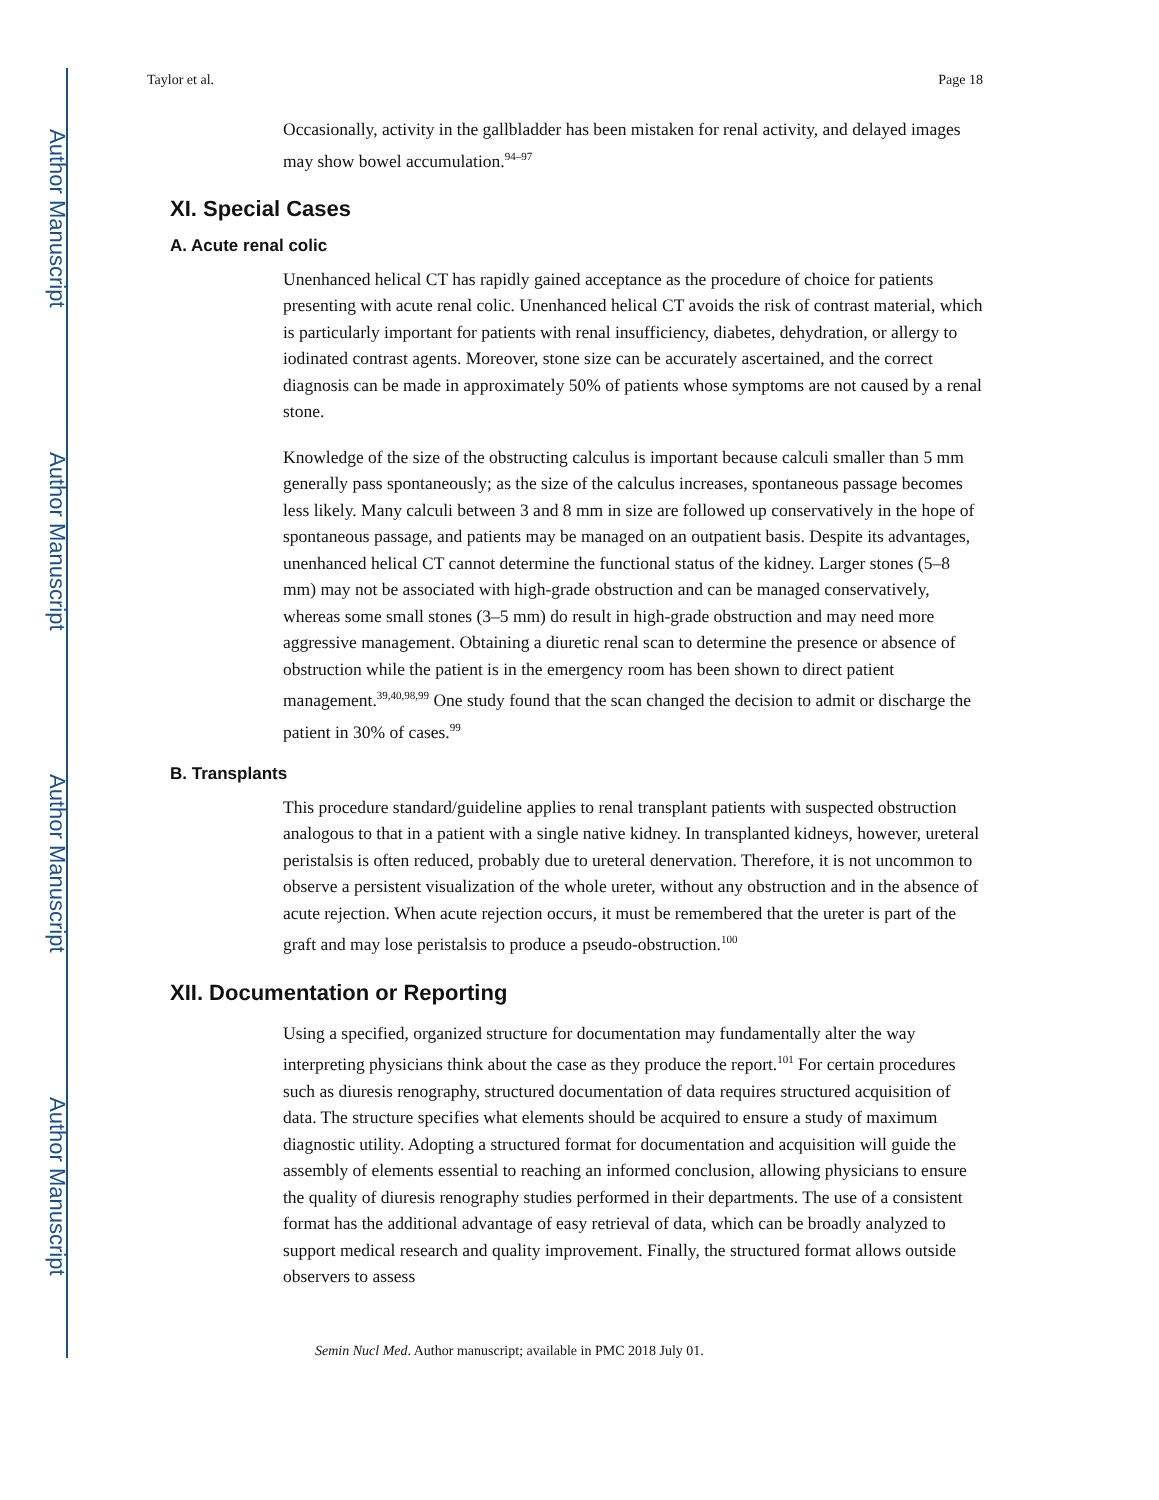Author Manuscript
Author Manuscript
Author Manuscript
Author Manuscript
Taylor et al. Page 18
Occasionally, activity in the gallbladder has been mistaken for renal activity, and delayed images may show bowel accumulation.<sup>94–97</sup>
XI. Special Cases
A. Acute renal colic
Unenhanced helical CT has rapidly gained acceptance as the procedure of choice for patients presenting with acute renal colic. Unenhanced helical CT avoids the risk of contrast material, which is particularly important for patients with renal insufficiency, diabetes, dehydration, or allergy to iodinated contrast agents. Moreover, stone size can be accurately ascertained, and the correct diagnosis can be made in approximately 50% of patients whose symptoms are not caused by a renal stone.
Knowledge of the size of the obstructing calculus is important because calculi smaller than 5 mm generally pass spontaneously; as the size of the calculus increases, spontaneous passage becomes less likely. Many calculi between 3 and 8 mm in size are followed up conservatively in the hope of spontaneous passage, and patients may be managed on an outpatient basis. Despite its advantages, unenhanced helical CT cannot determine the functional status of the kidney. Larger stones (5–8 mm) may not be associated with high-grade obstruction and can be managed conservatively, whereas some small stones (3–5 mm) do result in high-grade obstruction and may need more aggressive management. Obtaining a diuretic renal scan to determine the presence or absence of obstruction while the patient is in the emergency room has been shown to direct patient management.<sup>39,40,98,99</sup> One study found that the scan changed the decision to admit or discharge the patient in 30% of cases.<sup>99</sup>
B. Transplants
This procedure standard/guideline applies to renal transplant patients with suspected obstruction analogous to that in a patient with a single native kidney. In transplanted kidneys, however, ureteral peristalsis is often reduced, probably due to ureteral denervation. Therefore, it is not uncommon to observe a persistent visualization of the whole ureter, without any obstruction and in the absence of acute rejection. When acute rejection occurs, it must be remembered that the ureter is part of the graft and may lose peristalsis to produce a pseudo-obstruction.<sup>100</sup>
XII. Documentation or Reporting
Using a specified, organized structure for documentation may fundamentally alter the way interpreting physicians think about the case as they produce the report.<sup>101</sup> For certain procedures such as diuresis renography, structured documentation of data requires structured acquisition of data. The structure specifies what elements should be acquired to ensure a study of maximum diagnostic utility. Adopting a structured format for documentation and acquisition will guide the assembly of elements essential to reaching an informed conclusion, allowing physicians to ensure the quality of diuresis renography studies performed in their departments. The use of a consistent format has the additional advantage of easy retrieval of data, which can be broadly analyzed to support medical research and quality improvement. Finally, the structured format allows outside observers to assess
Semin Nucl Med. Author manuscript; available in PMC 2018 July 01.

☆ ☆ ☆ ☆ ☆ ☆ ☆

"patients" is the word to look for; copy every line of the data that has it.

Unenhanced helical CT has rapidly gained acceptance as the procedure of choice for patients presenting with acute renal colic. Unenhanced helical CT avoids the risk of contrast material, which is particularly important for patients with renal insufficiency, diabetes, dehydration, or allergy to iodinated contrast agents. Moreover, stone size can be accurately ascertained, and the correct diagnosis can be made in approximately 50% of patients whose symptoms are not caused by a renal stone.
Knowledge of the size of the obstructing calculus is important because calculi smaller than 5 mm generally pass spontaneously; as the size of the calculus increases, spontaneous passage becomes less likely. Many calculi between 3 and 8 mm in size are followed up conservatively in the hope of spontaneous passage, and patients may be managed on an outpatient basis. Despite its advantages, unenhanced helical CT cannot determine the functional status of the kidney. Larger stones (5–8 mm) may not be associated with high-grade obstruction and can be managed conservatively, whereas some small stones (3–5 mm) do result in high-grade obstruction and may need more aggressive management. Obtaining a diuretic renal scan to determine the presence or absence of obstruction while the patient is in the emergency room has been shown to direct patient management.<sup>39,40,98,99</sup> One study found that the scan changed the decision to admit or discharge the patient in 30% of cases.<sup>99</sup>
This procedure standard/guideline applies to renal transplant patients with suspected obstruction analogous to that in a patient with a single native kidney. In transplanted kidneys, however, ureteral peristalsis is often reduced, probably due to ureteral denervation. Therefore, it is not uncommon to observe a persistent visualization of the whole ureter, without any obstruction and in the absence of acute rejection. When acute rejection occurs, it must be remembered that the ureter is part of the graft and may lose peristalsis to produce a pseudo-obstruction.<sup>100</sup>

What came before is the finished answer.